When the king of Israel read the letter, he tore his clothes in distress. He asked, “Am I God? Can I kill someone and then bring him back to life? This man sends someone to me so that I can cure his skin disease! All of you should realize and understand that he’s trying to pick a fight with me.”

But when Elisha, the man of God, heard that the king of Israel had torn his clothes, he sent a messenger to the king. He asked, “Why did you tear your clothes? Please let Naaman come to me and find out that there is a prophet in Israel.”

Naaman came with his horses and chariot and stopped at the entrance to Elisha’s home. 10 Elisha sent a messenger to him. He said, “Wash yourself seven times in the Jordan River, and your skin will be healthy and clean.”[a]

11 But Naaman became angry and left. He said, “I thought he would at least come out of his house, stand somewhere, call on the name of the Lord his God, wave his hand over the infected place, and heal the skin disease. 12 The Abana and Pharpar Rivers in Damascus have better water than any of the rivers in Israel. Couldn’t I wash in them and be clean?” So he turned around and left in anger.

13 But Naaman’s servants went to him and said, “Master, if the prophet had asked you to do some extraordinary act, wouldn’t you have done it? Why shouldn’t you do as he said: ‘Wash and be clean’?”

14 So he went to dip himself in the Jordan River seven times, as the man of God had instructed him. His skin became healthy again like a little child’s skin. 15 Then he and all his men returned to the man of God. Naaman stood in front of Elisha and said, “Now I know that there’s no god in the whole world, except the God of Israel. So please accept a present from me.”

16 Elisha said, “I solemnly swear, as the Lord whom I serve lives, I will not accept it.” Naaman urged him to take it, but he refused.

17 So Naaman said, “If you won’t take it, please have someone give me as much dirt as a pair of mules can carry. From now on I will sacrifice to the Lord alone. I will not offer any burnt offering or sacrifice to any other gods. 18 May the Lord forgive me when my master goes to the temple of Rimmon to worship, leans on my arm, and I have to bow down in the temple of Rimmon. When I do this, may the Lord forgive me for this one thing.”
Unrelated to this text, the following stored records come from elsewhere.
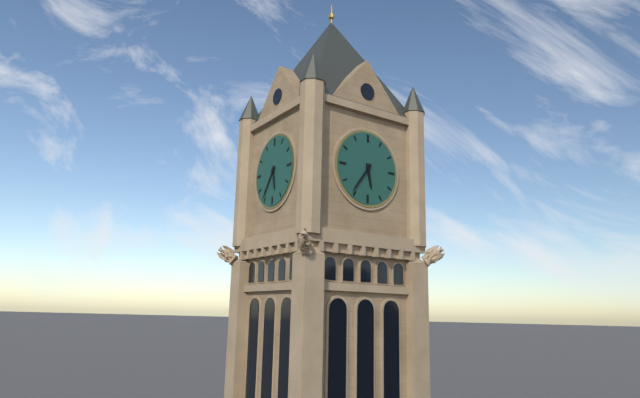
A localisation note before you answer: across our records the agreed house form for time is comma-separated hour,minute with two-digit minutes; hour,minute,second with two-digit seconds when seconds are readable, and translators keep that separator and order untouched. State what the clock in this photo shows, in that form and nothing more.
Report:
5,36
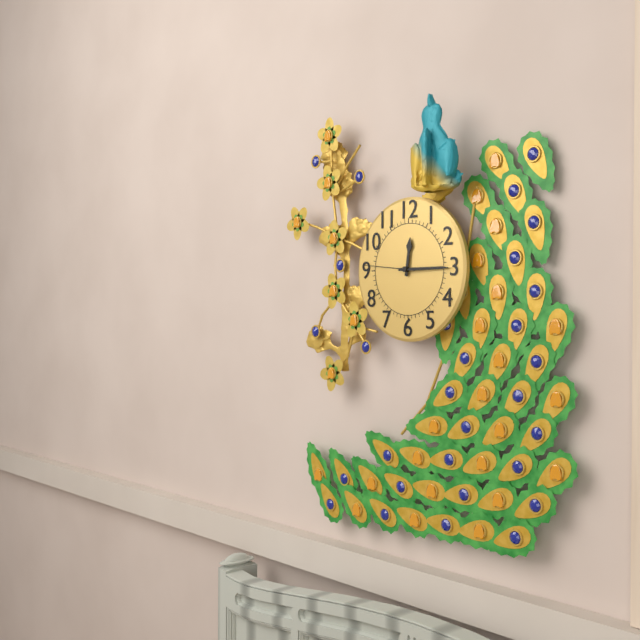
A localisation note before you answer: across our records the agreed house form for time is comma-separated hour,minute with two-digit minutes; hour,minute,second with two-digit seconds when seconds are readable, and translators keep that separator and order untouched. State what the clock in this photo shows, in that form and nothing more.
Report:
12,15,46
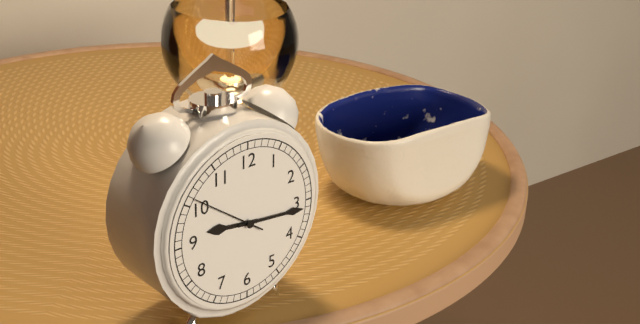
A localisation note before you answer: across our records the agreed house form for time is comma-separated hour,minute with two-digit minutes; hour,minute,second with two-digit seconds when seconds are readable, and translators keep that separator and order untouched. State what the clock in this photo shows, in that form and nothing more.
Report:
9,16,51
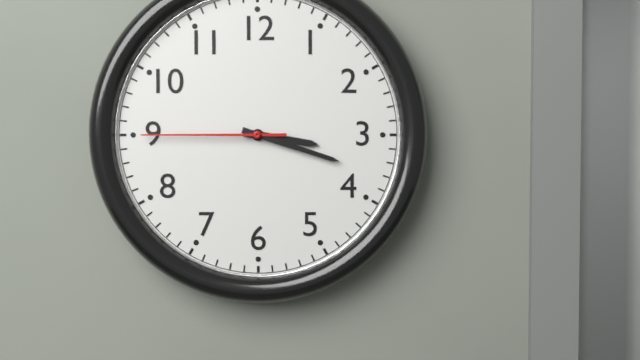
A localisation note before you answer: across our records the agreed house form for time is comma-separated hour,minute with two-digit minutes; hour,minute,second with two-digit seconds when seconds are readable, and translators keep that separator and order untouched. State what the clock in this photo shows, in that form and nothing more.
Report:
3,18,45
19 Elisha told Naaman, “Go in peace.”

After Elisha had left him and gone some distance, 20 Gehazi, the servant of Elisha (the man of God), thought, “My master let this Aramean Naaman go without accepting what he had brought. As sure as the Lord lives, I’ll run after Naaman and get something from him.” 21 So Gehazi went after Naaman. When Naaman saw Gehazi running after him, he got down from his chariot to speak to him. “Is something wrong?” he asked.

22 Gehazi answered, “No. My master has sent me. He says, ‘Just now two young men from the disciples of the prophets in the hills of Ephraim have arrived. Please give them 75 pounds of silver and two sets of clothing.’”

23 Naaman replied, “Please let me give you 150 pounds of silver.” Naaman urged him to take the silver. Naaman tied up 150 pounds of silver in two bags with two sets of clothing. He gave them to a couple of his own servants to carry in front of Gehazi.

24 When Gehazi came to the Ophel in Samaria, he took these things and put them away in the house. Then he dismissed the men, and they left. 25 He went and stood in front of his master.

Elisha asked him, “Where were you, Gehazi?”

“I didn’t go anywhere,” he answered.

26 Then Elisha said to him, “I went with you in spirit when the man turned around in his chariot to speak to you. How could you accept silver, clothes, olive orchards, vineyards, sheep, cattle, or slaves? 27 Naaman’s skin disease will cling to you and your descendants permanently!”

When he left Elisha, Gehazi had a disease that made his skin as flaky as snow.

Footnotes:

  1. 2 Kings 5:10 “Clean” refers to anything that Moses’ Teachings say is presentable to God.